I attended Nebraska Wesleyan University (BA with High Distinction, 1984) and the University of Nebraska (MA, 1987; PhD, 1993).  My doctoral dissertation was on Percy Bysshe Shelley and his place in the rhetorical context of British radicalism.  I stood examination in the following areas -- Nineteenth-Century British Literature, Restoration and Eighteenth-Century Literature, Literary Theory, Plains Literature, Native American Literature, Renaissance Literature, Rhetoric and Composition, and American Literature to 1900.  I also won several teaching awards. Although I did my graduate work during the golden age of literary theory, I managed, through the guidance of Stephen Behrendt, Paul Olson, Robert Stock, and Kate Ronald to remain skeptical of theory and never to allow theory to replace interpretations based on textual realities and informed by an ethical sense.  Even today, I consider myself a student of Professor Behrendt and combine rhetorical analysis with close reading and historical research.
Binfield on Tractor

My first academic job was in the Department of English at Gardner-Webb University in North Carolina in 1993.  The on-campus interview comprised one day of meeting with faculty and administrators, an afternoon of rescuing an injured cat, and two days of hiking with the department chair and her husband in the Blue Ridge. The joys of working at Gardner-Webb centered on a small, closely-bound community of left-wingers at the school and that community's love of vegetarian food, wine, activism, and the mountains.
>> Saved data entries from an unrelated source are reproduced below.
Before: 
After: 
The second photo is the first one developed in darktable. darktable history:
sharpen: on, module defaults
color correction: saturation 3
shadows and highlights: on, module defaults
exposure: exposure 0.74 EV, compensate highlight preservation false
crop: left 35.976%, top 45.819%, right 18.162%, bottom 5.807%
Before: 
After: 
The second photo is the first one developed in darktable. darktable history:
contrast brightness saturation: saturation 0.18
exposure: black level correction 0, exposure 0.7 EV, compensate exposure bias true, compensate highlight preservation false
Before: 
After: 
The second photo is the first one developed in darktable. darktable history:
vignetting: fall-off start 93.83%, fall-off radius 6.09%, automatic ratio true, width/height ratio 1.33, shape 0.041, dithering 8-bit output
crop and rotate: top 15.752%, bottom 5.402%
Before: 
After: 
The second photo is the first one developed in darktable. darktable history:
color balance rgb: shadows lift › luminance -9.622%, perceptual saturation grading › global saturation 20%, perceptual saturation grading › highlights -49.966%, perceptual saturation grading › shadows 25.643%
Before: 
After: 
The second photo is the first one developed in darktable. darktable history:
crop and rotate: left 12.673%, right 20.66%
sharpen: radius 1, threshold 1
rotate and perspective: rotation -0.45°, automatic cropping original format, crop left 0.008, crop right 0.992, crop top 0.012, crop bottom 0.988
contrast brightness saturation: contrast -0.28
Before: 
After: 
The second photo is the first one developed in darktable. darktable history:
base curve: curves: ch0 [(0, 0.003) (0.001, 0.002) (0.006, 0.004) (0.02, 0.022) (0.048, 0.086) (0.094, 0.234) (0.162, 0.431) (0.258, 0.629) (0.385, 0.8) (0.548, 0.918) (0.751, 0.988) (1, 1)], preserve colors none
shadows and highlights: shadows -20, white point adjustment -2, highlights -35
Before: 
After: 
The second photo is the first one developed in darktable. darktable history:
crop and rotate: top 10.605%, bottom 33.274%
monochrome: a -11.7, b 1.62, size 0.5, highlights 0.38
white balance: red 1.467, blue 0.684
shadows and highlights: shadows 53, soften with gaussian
I came to Murray State in 1997 (after an on-campus interview that included no hiking but, rather, three evenings of dining and drinking), was tenured in 2000, and was glad to give up what was left of my diplomatic facade.  At Murray, my scholarship came to focus exclusively on laboring-class writers, and my teaching encompassed eighteenth- and nineteenth-century literature, literary theory, and research and bibliography.  Murray affords some flexibility in teaching, so I developed and taught a course titled "Peace, War, and Culture"--a course that I hoped would counteract the world's rush to violence.  The course did not succeed in keeping the United States out of Iraq, but it contributed in no small part to keeping peace between Canada and Sweden.

In 2004, I got my dream job as the Byron Lecturer at the University of Nottingham.  I loved living in the small market town of Bingham, drinking at the Horse and Plough, shopping at the Colston Bassett Store, and writing my lectures in The Crown overlooking the market square (please pardon the shameless adverts for a very pleasant town); however, I missed the collegiality, open doors, and intellectual liveliness of American universities, so I resigned my post and returned to Murray State in 2005, at which time my partner and I bought a farm.  In 2006, Murray State promoted me to Professor and in 2008 gave me the Board of Regents Award for Teaching Excellence.  The high point of my career occurred during the summer of 2006 when my British Literature students gave to me on the last day of class a bottle of 1979 Bunnahabhain (whisky).